Key Words: Passivity, active voice, participle, reflexive, government theory.

Giriş

Türk dilinde çatı konusu, son dönem araştırmalarında önemli bir yere sahiptir. Funda Kara oldurgan ve ettirgen çatı eklerinin işlevleri üzerinde durduğu çalışmasında her iki yapıda da aynı eklerin kullanılmasına rağmen işlevlerinin farklı olmasıyla birbirinden ayrıştığını dile getirmiştir (2016: 1204-1215). Bilal Uysal Türkçedeki işteş çatıyı ele aldığı çalışmasında işteş çatı konusunu dünya dilleri ve Türkçede biçimbirimsel ve sözdizimsel açıdan ele almıştır (2019).

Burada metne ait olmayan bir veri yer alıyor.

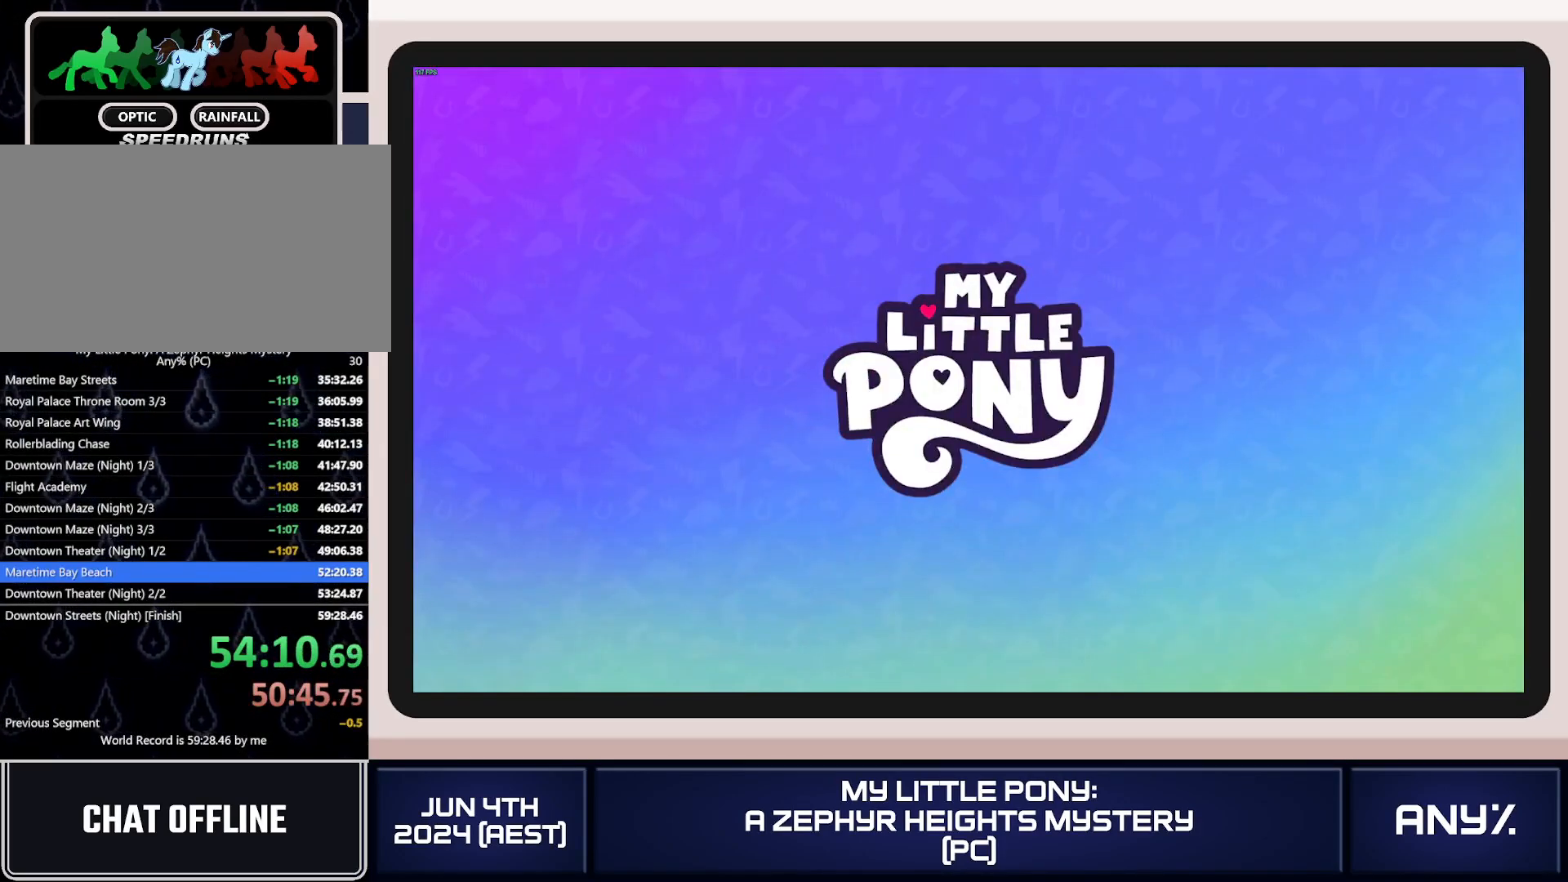
{"buttons": [], "left_stick": "right", "right_stick": "center", "button_events": []}
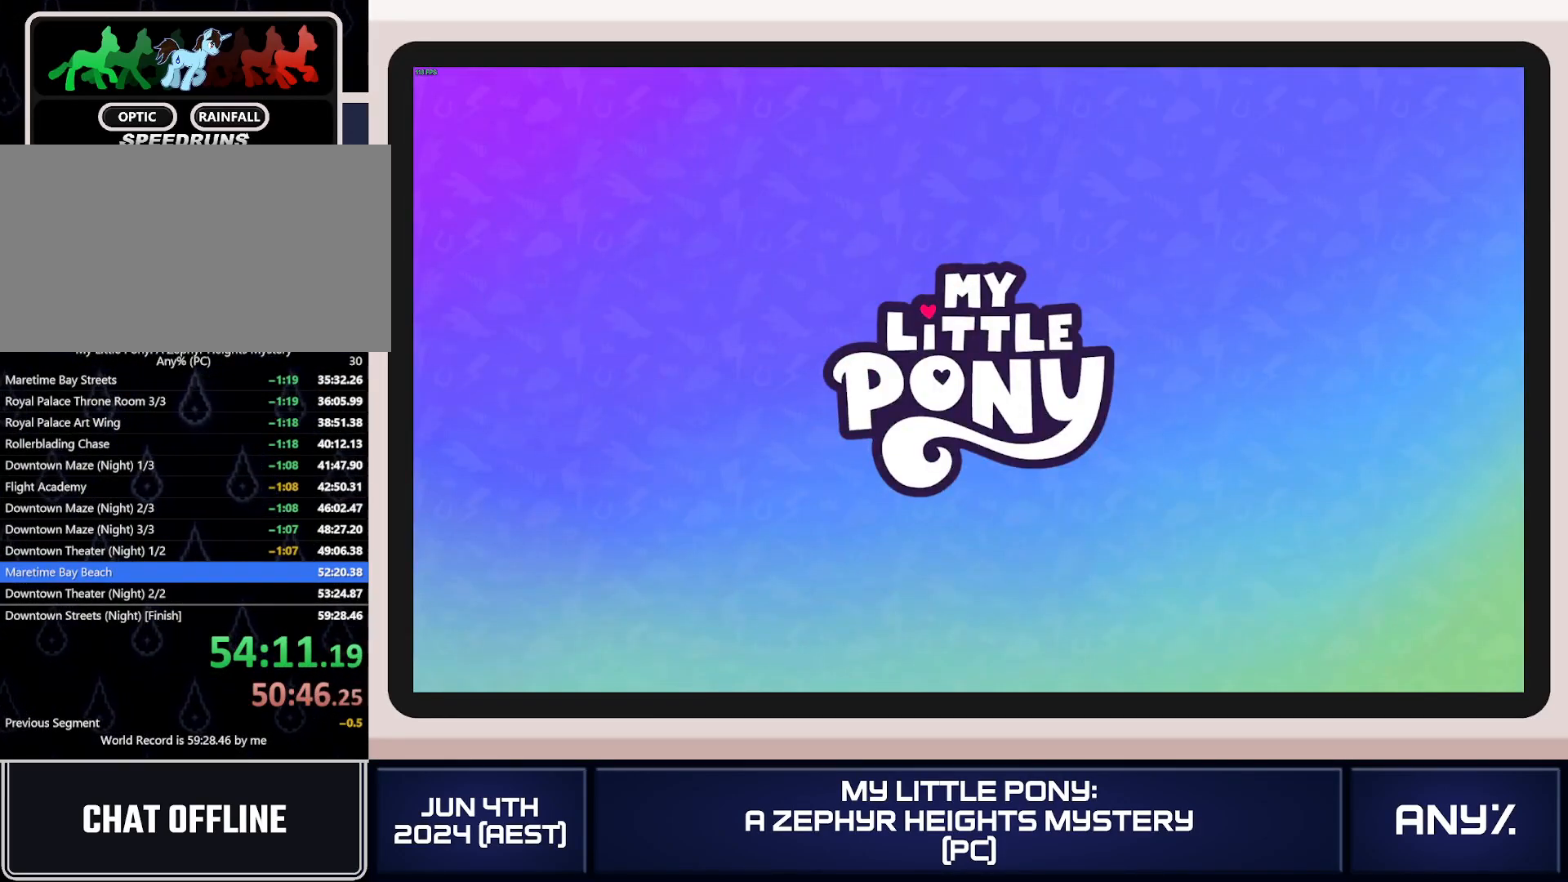
{"buttons": ["X"], "left_stick": "right", "right_stick": "center", "button_events": [[317, "X", "down"]]}
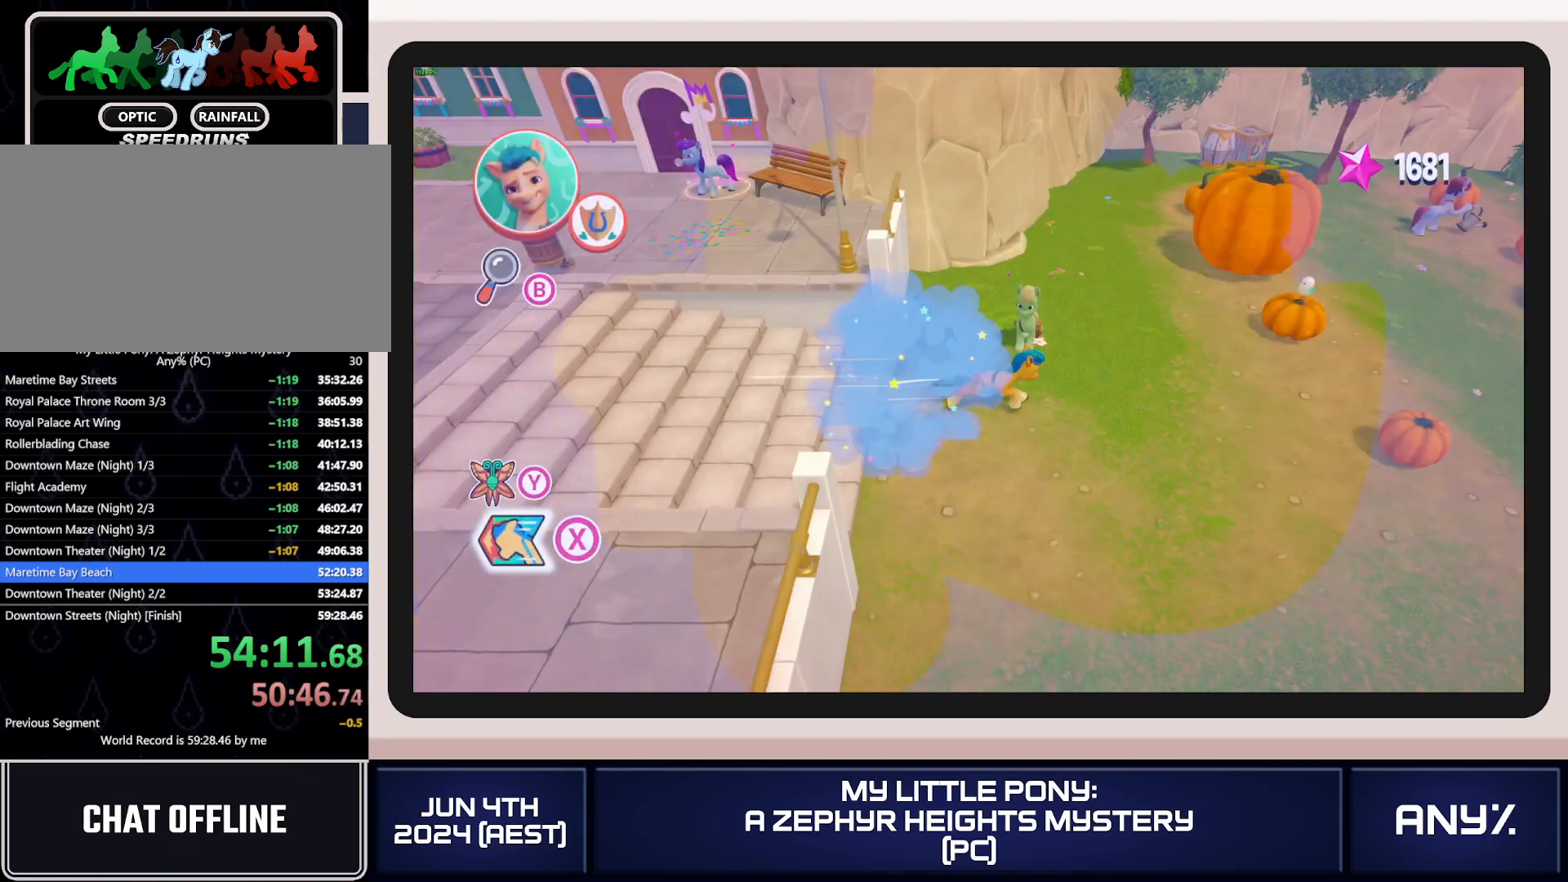
{"buttons": ["X"], "left_stick": "right", "right_stick": "center", "button_events": []}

Türkiye Türkçesinde ek yığılması konusu ele alan Ahmet Turan Doğan –(X)n, -(X)l çatı eklerinin üst üste kullanımı ile ilgili farklı adlandırmaların olduğu belirterek bu yapıların dil bilgisel sebeplerini açıklamıştır (2019: 53-72). Türkiye Türkçesinde fiil çatıları konusunu ele alan Bilal Yücel ise çatı konusu ile Türkçede henüz bir fikir birliğine varılamadığını dile getirmiştir (2011: 268). Bu çalışmalarda genel olarak çatı konusu ek temelinde değerlendirilirken aynı eklerin kullanıldığı çatılarda cümlenin anlamına bakılması gerektiğini dile getirilmiştir. Bu çalışmalardan hareketle semantik konusuyla doğrudan bağlantılı olan geleneksel dilbilgisinde çatı, fiilin nesne ile özne bağlantısının biçimini yansıttığı söylenebilir. Fiillerin çatı bakımından incelenmesi, cümledeki değişimin semantik açıdan değerlendirilmesini de gerektirmektedir. Bu nedenle çatı konusunun hem sentaks hem de semantik açıdan incelenmesi zorunlu hâle gelmektedir.

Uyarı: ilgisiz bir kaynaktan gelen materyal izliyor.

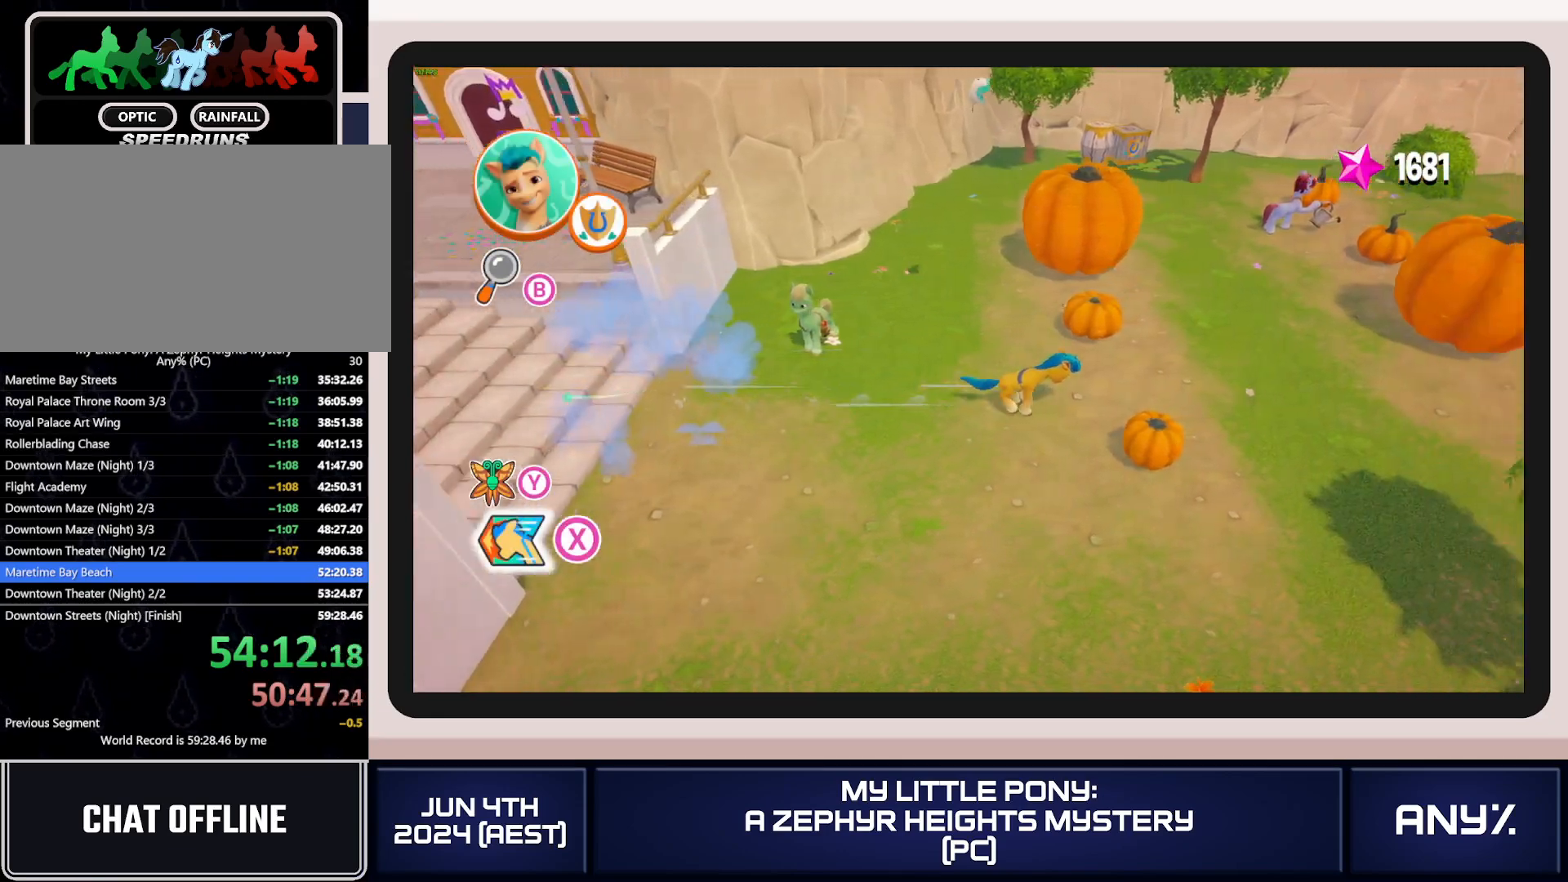
{"buttons": ["X"], "left_stick": "right", "right_stick": "center", "button_events": []}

Genel olarak Türk dilinde edilgenlik kategorisi, geçişli ya da geçişsiz fiillere –l, -n eklerinin getirilmesiyle teşekkül etmektedir. Türk dilinde geçişli ya da geçişsiz fillere edilgenlik eklerinin –l, -n getirilmesiyle edilgen çatılı fiiller yapılmaktadır. Yani edilgen yapıların aslında etken fiillerden türetildiği görülmektedir. Türk dilinde özellikle de Çağdaş Türk Lehçelerinde çatı konusu, fiilin özne veya nesnenin durumuna göre biçim değiştirmesi bakımından ortak olmasına rağmen konunun adlandırılmasında bir birlik sağlanamamıştır. Neredeyse bütün Çağdaş Türk Lehçelerinde hem etken hem de edilgen çatıdaki fiiller farklı terimlerle adlandırılmaktadır. Türkiye Türkçesinde etken çatıdaki bir fiil Özbek Türkçesinde anıq nisbät, Yeni Uygur Türkçesinde addiy däricä, Kazak Türkçesinde negizgi etis, Azerbaycan Türkçesinde mä’lum növ, Türkmen Türkçesinde iişligiñ düyp

(3)

TÜRÜK

derecesi şeklinde adlandırılmaktadır. Edilgen çatıdaki fiiller ise Özbek Türkçesinde mächul nisbätdägi fe’l, Yeni Uygur Türkçesinde mächul däricä, Kazak Türkçesinde ırıksız etis, Azerbaycan Türkçesinde mächul fe’l şeklinde adlandırılmaktadır (Gürsoy-Naskali 1997: 39). Bu listeyi daha fazla uzatmamak adına bütün Çağdaş Türk Lehçelerindeki adlandırmaları vermek yerine sadece farklı adlandırmaları göstermek için belli başlı lehçeleri vermek yeterli görülmüştür.1

Türk dili üzerine çalışmalar yapan pek çok Türkolog edilgenlik konusu ile ilgili görüşlerini belirtmişlerdir. Türkologların edilgenlik konusunu daha çok çatı başlığı altında inceledikleri ancak konuyu adlandırırken Türkologlar arasında bazı farklılıkların olduğu görülmektedir. Muharrem Ergin eylemden eylem türeten yapım eklerinden hareketle edilgenliği açıklamıştır. Ergin, edilgenliği temel olarak pasiflik ve meçhul ifade eden fiiller içerisinde değerlendirmiştir. Ergin’e göre meçhul eylemler, işi kimin yaptığı kesin olmayan eylemlerdir (2013: 204-207).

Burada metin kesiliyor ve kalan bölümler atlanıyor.